Nothing in the data should be left out or altered when it is retyped.

---------- Dataset extract ----------

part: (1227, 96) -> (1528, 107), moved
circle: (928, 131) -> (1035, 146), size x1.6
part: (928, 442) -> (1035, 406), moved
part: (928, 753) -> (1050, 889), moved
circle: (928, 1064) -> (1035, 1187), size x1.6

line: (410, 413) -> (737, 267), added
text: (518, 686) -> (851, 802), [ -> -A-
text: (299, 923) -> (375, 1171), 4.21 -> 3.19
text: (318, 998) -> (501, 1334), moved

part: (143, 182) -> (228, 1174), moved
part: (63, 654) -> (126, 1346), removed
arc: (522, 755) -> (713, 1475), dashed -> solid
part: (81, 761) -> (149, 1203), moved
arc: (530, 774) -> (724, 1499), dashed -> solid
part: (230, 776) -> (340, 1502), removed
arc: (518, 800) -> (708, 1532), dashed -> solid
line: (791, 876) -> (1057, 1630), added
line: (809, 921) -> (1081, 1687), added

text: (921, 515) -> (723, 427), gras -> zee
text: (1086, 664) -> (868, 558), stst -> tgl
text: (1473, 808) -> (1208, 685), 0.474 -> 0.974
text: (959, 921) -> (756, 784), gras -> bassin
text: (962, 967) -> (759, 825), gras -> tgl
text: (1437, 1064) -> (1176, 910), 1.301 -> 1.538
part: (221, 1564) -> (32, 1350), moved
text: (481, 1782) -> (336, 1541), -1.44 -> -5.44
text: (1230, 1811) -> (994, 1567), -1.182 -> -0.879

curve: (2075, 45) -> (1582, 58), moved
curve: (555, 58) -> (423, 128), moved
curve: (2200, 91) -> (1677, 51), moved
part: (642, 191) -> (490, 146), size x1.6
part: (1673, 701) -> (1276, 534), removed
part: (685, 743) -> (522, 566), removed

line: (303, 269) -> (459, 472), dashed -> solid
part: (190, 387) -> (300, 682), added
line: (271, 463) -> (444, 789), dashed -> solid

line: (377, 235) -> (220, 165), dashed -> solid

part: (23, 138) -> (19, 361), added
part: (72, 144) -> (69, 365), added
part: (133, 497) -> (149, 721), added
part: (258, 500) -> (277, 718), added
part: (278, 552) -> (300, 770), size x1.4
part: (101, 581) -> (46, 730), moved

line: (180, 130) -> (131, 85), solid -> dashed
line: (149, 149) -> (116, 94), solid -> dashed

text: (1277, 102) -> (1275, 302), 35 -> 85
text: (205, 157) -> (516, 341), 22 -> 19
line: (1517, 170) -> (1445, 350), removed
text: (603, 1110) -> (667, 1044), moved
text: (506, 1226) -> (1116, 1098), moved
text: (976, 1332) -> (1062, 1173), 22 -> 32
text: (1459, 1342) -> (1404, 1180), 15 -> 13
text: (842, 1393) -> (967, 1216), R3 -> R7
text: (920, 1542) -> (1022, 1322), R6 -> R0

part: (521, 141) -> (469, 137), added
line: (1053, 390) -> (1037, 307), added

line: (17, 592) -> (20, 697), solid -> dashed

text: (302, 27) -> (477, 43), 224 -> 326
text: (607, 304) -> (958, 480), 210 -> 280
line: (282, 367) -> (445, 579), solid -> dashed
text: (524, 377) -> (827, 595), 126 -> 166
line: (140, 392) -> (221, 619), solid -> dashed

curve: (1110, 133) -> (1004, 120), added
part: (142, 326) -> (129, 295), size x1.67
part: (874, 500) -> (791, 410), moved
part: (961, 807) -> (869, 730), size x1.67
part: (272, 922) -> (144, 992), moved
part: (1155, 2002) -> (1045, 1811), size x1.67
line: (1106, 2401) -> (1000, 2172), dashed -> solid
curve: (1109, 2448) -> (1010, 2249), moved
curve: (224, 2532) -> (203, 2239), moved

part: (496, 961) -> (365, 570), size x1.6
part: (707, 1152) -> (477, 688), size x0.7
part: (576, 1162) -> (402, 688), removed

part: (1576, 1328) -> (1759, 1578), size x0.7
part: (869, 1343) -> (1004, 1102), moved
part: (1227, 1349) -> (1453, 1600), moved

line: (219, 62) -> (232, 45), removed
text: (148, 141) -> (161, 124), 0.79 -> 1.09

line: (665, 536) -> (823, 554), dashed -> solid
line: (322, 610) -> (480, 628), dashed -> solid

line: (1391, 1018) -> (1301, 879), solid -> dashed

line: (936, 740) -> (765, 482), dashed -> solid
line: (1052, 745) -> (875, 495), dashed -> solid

----------

| Exercise output |
part: (1227, 96) -> (1528, 107), moved
circle: (928, 131) -> (1035, 146), size x1.6
part: (928, 442) -> (1035, 406), moved
part: (928, 753) -> (1050, 889), moved
circle: (928, 1064) -> (1035, 1187), size x1.6

line: (410, 413) -> (737, 267), added
text: (518, 686) -> (851, 802), [ -> -A-
text: (299, 923) -> (375, 1171), 4.21 -> 3.19
text: (318, 998) -> (501, 1334), moved

part: (143, 182) -> (228, 1174), moved
part: (63, 654) -> (126, 1346), removed
arc: (522, 755) -> (713, 1475), dashed -> solid
part: (81, 761) -> (149, 1203), moved
arc: (530, 774) -> (724, 1499), dashed -> solid
part: (230, 776) -> (340, 1502), removed
arc: (518, 800) -> (708, 1532), dashed -> solid
line: (791, 876) -> (1057, 1630), added
line: (809, 921) -> (1081, 1687), added

text: (921, 515) -> (723, 427), gras -> zee
text: (1086, 664) -> (868, 558), stst -> tgl
text: (1473, 808) -> (1208, 685), 0.474 -> 0.974
text: (959, 921) -> (756, 784), gras -> bassin
text: (962, 967) -> (759, 825), gras -> tgl
text: (1437, 1064) -> (1176, 910), 1.301 -> 1.538
part: (221, 1564) -> (32, 1350), moved
text: (481, 1782) -> (336, 1541), -1.44 -> -5.44
text: (1230, 1811) -> (994, 1567), -1.182 -> -0.879

curve: (2075, 45) -> (1582, 58), moved
curve: (555, 58) -> (423, 128), moved
curve: (2200, 91) -> (1677, 51), moved
part: (642, 191) -> (490, 146), size x1.6
part: (1673, 701) -> (1276, 534), removed
part: (685, 743) -> (522, 566), removed

line: (303, 269) -> (459, 472), dashed -> solid
part: (190, 387) -> (300, 682), added
line: (271, 463) -> (444, 789), dashed -> solid

line: (377, 235) -> (220, 165), dashed -> solid

part: (23, 138) -> (19, 361), added
part: (72, 144) -> (69, 365), added
part: (133, 497) -> (149, 721), added
part: (258, 500) -> (277, 718), added
part: (278, 552) -> (300, 770), size x1.4
part: (101, 581) -> (46, 730), moved

line: (180, 130) -> (131, 85), solid -> dashed
line: (149, 149) -> (116, 94), solid -> dashed

text: (1277, 102) -> (1275, 302), 35 -> 85
text: (205, 157) -> (516, 341), 22 -> 19
line: (1517, 170) -> (1445, 350), removed
text: (603, 1110) -> (667, 1044), moved
text: (506, 1226) -> (1116, 1098), moved
text: (976, 1332) -> (1062, 1173), 22 -> 32
text: (1459, 1342) -> (1404, 1180), 15 -> 13
text: (842, 1393) -> (967, 1216), R3 -> R7
text: (920, 1542) -> (1022, 1322), R6 -> R0

part: (521, 141) -> (469, 137), added
line: (1053, 390) -> (1037, 307), added

line: (17, 592) -> (20, 697), solid -> dashed

text: (302, 27) -> (477, 43), 224 -> 326
text: (607, 304) -> (958, 480), 210 -> 280
line: (282, 367) -> (445, 579), solid -> dashed
text: (524, 377) -> (827, 595), 126 -> 166
line: (140, 392) -> (221, 619), solid -> dashed

curve: (1110, 133) -> (1004, 120), added
part: (142, 326) -> (129, 295), size x1.67
part: (874, 500) -> (791, 410), moved
part: (961, 807) -> (869, 730), size x1.67
part: (272, 922) -> (144, 992), moved
part: (1155, 2002) -> (1045, 1811), size x1.67
line: (1106, 2401) -> (1000, 2172), dashed -> solid
curve: (1109, 2448) -> (1010, 2249), moved
curve: (224, 2532) -> (203, 2239), moved

part: (496, 961) -> (365, 570), size x1.6
part: (707, 1152) -> (477, 688), size x0.7
part: (576, 1162) -> (402, 688), removed

part: (1576, 1328) -> (1759, 1578), size x0.7
part: (869, 1343) -> (1004, 1102), moved
part: (1227, 1349) -> (1453, 1600), moved

line: (219, 62) -> (232, 45), removed
text: (148, 141) -> (161, 124), 0.79 -> 1.09

line: (665, 536) -> (823, 554), dashed -> solid
line: (322, 610) -> (480, 628), dashed -> solid

line: (1391, 1018) -> (1301, 879), solid -> dashed

line: (936, 740) -> (765, 482), dashed -> solid
line: (1052, 745) -> (875, 495), dashed -> solid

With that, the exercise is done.